Netflix’s The Magician’s Nephew to Be Set in 1955

A chubby Digory with a schoolboy satchel on the streets of 1950s London. That may be no-nonsense Aunt Letty behind him.

I’ve been aware of director Greta Gerwig’s helming of this project for a while now, but my interest was only cursory since the news had been swirling around for a few years with nothing to show for it. However, in the past month, the actual filming has begun and from the set photos we’ve been able to get a glimpse of Gerwig’s vision – there’s been a major time change from 1900 to 1955, making The Magician’s Nephew set in a post-war England during the Cold War, not the late Victorian Age as was written.

A meta moment where a 1950s street advert for paint echoes Aslan’s creation of Narnia

Like a lot of fans I was surprised, and unlike a lot of fans, I’m very stoked to see this take on it.

Let’s start with this leaked pic showing Jadis’s stunt double riding a horse during her rampage through London.
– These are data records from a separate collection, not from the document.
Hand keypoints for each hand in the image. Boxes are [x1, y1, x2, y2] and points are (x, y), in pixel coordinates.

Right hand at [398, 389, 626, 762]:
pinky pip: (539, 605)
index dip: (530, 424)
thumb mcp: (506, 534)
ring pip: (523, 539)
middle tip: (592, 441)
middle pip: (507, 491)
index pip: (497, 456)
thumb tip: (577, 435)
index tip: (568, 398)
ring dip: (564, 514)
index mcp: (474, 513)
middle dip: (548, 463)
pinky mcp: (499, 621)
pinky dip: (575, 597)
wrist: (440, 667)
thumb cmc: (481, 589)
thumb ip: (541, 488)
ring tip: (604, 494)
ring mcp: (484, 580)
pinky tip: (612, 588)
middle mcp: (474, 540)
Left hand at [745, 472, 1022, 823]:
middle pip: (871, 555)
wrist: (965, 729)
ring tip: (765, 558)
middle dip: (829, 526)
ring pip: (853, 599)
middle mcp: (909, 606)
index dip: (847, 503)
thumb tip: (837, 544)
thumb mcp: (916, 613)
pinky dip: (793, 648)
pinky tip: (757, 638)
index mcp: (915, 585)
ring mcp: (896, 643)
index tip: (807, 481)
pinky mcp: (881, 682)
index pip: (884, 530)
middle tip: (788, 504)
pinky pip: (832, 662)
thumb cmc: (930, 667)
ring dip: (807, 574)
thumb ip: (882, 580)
The dummy in front of her is supposed to be Digory (whose real face would be inserted in post-production later.)

My first thought is that Jadis’s outfit is homage to the Paco Rabanne inspired costumes used in the naughty 1967 SF film Barbarella. Rabanne was an influential fashion designer who specialized in futuristic pop-art outfits made of linked metal and plastic pieces. Though costume designer Jacques Fonteray actually created the Barbarella outfits, the Rabanne aesthetic was strong and even extended to the movie’s outlandish sets.
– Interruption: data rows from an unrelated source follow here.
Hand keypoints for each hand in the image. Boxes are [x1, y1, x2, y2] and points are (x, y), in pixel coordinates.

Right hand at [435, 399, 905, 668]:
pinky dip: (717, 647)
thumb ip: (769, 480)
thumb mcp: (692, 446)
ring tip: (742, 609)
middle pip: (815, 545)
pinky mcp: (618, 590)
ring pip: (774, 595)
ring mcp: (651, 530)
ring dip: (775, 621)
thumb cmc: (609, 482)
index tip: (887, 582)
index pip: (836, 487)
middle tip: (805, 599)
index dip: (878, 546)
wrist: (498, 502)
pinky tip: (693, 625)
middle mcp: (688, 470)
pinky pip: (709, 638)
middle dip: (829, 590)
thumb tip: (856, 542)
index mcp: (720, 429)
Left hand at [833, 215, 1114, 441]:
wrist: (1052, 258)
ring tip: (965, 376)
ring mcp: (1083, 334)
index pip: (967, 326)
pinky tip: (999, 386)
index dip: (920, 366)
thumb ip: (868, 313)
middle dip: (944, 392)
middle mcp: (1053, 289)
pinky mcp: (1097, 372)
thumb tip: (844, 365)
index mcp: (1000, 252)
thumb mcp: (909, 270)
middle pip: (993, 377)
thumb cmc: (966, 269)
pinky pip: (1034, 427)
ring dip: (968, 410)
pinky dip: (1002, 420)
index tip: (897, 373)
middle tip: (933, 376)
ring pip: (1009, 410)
Poor Jane Fonda literally starved herself to embody the lithesome Barbarella. Note the fabric made of tiny metallic squares that looks like chainmail.

Of course, you could say this Rabanne aesthetic was out of place for the 1950s in a high fashion sense. But it would be what people of the 1950s would think a futuristic outfit would look like, from Hollywood movies and innumerable pulpy magazine covers.

Screen tests for Anne Francis in the 1956 SF film Forbidden Planet, which takes place in the 23rd century. Note the metallic silver to denote a future era and the use of plastic — both of which Barbarella lampooned. Even into the 1970s future fashions were defined by these elements.

I think Greta Gerwig may be playing around with that retrofuture aesthetic, that is, what Lewis himself might have been visualizing when he wrote The Magician’s Nephew in the early 1950s. Remember that he was a big SF fan and read a lot of what we would consider pulp fiction, the kind that had the fantastic, and often trashy and suggestive, magazine covers. Note as well he’d written three such books himself: The Space trilogy. Though more high-minded than what his contemporaries wrote, the books resided cheek-by-jowl on many an early SFF fan’s bookshelf.

(All that said, Jadis’s new glittery getup is likely for a distance shot where the finer details wouldn’t be visible. So the costume here would be different from the close up one which might likely be damaged during a vigorous ride on a horse. )

Given how the costume has retro associations, Charn in this film might not be not an ancient empire but a pseudo-futuristic one straight from the pulps, like that of Edgar Rice Burroughs’s Barsoom novels or the Flash Gordon movie serials where high technology mixes with swords, sandals, and slaves. I had such a visualization when I read MN for the first time.

Still from the 1930s movie serial Flash Gordon: a stone castle, a “modern” laboratory, short-shorts on the men, and a guy in Roman armor with a sword. Decorated with a Chinese dragon. Part and parcel for the wackiness of the Flash Gordon universe.

Considering this context, Gerwig might be emphasizing Jadis as a warlike conqueror and General rather than a stately Queen who watches the battle from the parapets.Her costume is more armor than state attire. Her destruction of Charn by the Deplorable Word also ties in to the very real threat of nuclear annihilation in post-WWII Britain. In this sense Charn might look like what SF writers and artists visualized themselves for Earth’s future, as silly and clunky — and nostalgic — as it would look today.

This playing around with audience expectations comes across as very meta – that is, viewers are led to be aware of them as movies and their relation to the original book and how and when it was written. Which Gerwig already accomplished in her much-lauded Barbie.

As I write this, I realize another reason for the 1955 setting is the sheer drabness of London during that time. Austerity rations were still going on, and the country was still mopping up damage from the Blitz. The economy was just getting back on its feet and any new buildings going up were likely of the modern architecture Prince (King now) Charles so fervently hated, as well as being cheap and quick to construct. It would make the contrast with The Wood Between the Worlds, and the freshness and beauty of Narnia, so much more intense in a way that Victorian England, with its rich colors and elaborate decoration, couldn’t. Sort of like the movie Wizard of Oz, where Oz is in color and Kansas in B&W.

All in all, I’ll be happy to see this version.

Oh, and I also have to say from other set pics it looks like they got Strawberry’s coloration right, if that is Strawberry in the pic. So many illustrators have depicted him as white, like the classic version of Pegasus. The incident with the hansom cab could play out as the one in the book did, as even in the 1950s there were carriages in Hyde Park to give pleasure rides.